Выбрать главу

В координаторскую деятельность Николая входило недопущение утечки аморальной информации, а в остальном-то он был обыкновенным человеком, доброжелательным и мягким, ему вовсе не хотелось, чтобы старики умирали на своей промежуточной станции от переживаний или еще от каких-то субъективных причин. Ему от чистого сердца хотелось, чтобы все Одиссеи встретились когда-нибудь и сказали друг дружке то, о чем молчали не день и не год, а целые долгие столетия.

Координатору этого так сильно хотелось, что ему даже было немного стыдно повышенной стыдливости своего родного века. Странное это ощущение, надо сказать. Далеко не всем выпадает пережить его хотя бы раз в жизни.

34

А Одиссеи между тем пустились в воспоминания. Первый вспоминал, Второй слушал, то и дело перебивая, уточняя детали, задавая вопросы по ходу повествования. Повествование то и дело прерывалось взрывами хохота, старики выкрикивали какие-то незнакомые Николаю слова, видимо, архаизмы, хлопали друг друга по плечам и спинам, так, что жалобно всхлипывал под ними гравилет, грозя преждевременно развалиться. Жизнь в Одиссеях еще била, что называется, ключом.

— Слушай, Одя, а зачем это здесь, посреди зарослей, кровать?! — давился от смеха Первый.
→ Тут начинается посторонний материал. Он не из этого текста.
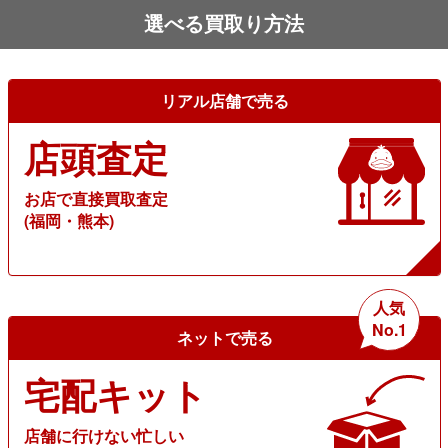
選べる買取り方法
リアル店舗で売る
店頭査定
お店で直接買取査定
(福岡・熊本)
人気
No.1
ネットで売る
宅配キット
店舗に行けない忙しい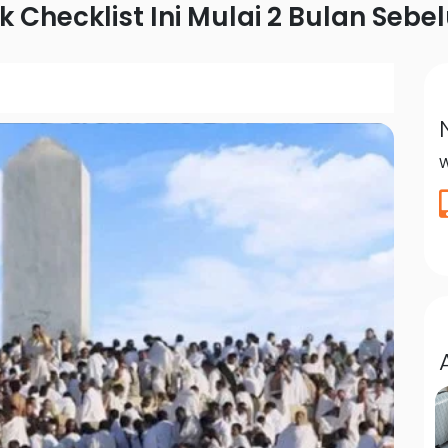
k Checklist Ini Mulai 2 Bulan Se
W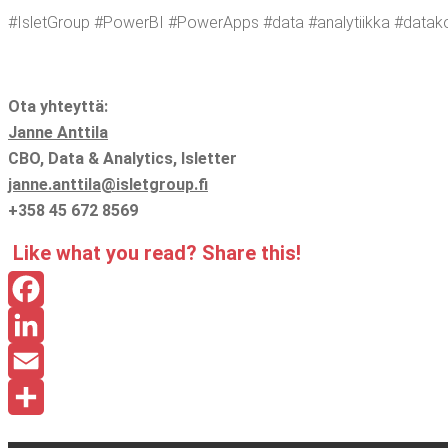
#IsletGroup #Power­BI #Powe­rApps #data #ana­ly­tiik­ka #data­kon­
Ota yhteyt­tä:
Jan­ne Ant­ti­la
CBO, Data & Ana­ly­tics, Islet­ter
janne.​anttila@​isletgroup.​fi
+358 45 672 8569
Like what you read? Sha­re this!
Facebook
LinkedIn
Email
Share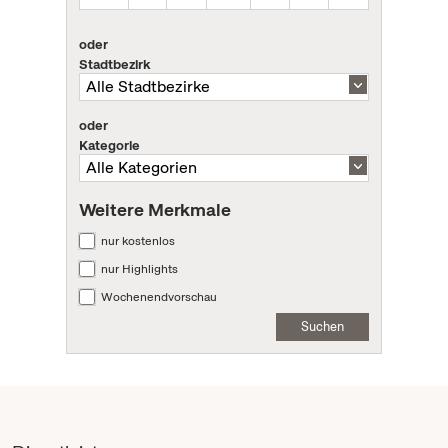
oder
Stadtbezirk
oder
Kategorie
Weitere Merkmale
nur kostenlos
nur Highlights
Wochenendvorschau
Suchen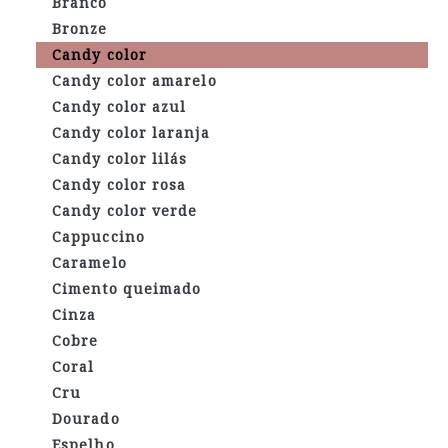
Branco
Bronze
Candy color
Candy color amarelo
Candy color azul
Candy color laranja
Candy color lilás
Candy color rosa
Candy color verde
Cappuccino
Caramelo
Cimento queimado
Cinza
Cobre
Coral
Cru
Dourado
Espelho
— А это не кровать, хо-хо-хо! Это — гравилет, на котором я, хе-хе-хе, прилетел тебя будить! Ей-богу, не вру!

— А где у ней мотор?!

— Да говорят тебе, гравилет, ха-ха-ха, зачем ему мотор! Коль, подтверди!

Но Коля, держась поодаль, делал вид, что его чрезвычайно интересуют жучки-паучки, дотянувшие аж до двадцать четвертого века, приспособившиеся ко всем отравам.

— А помнишь секс-зал?! — Одиссеи непринужденно меняли тему.

— Еще бы, хи-хи-хи-хи!..

— Такое не забывается!

— Славно резвились!

И они хохотали вновь и жалели, что секс-залы взорваны. Пусть бы стояли себе. Мало ли.

— С Пенелопой-то мы жили душа в душу до самой старости, — вел повествование Первый, досмеявшись до боли в щеках, словно ему было не семьдесят с лишним, а семь, — она у меня шустрая такая была, заводная. Только последние годы либо слегка умом повредилась, либо еще чего. Грустная сделалась, вдаль стала смотреть, словно ждала кого-то… Тебя, что ли. Или Третьего…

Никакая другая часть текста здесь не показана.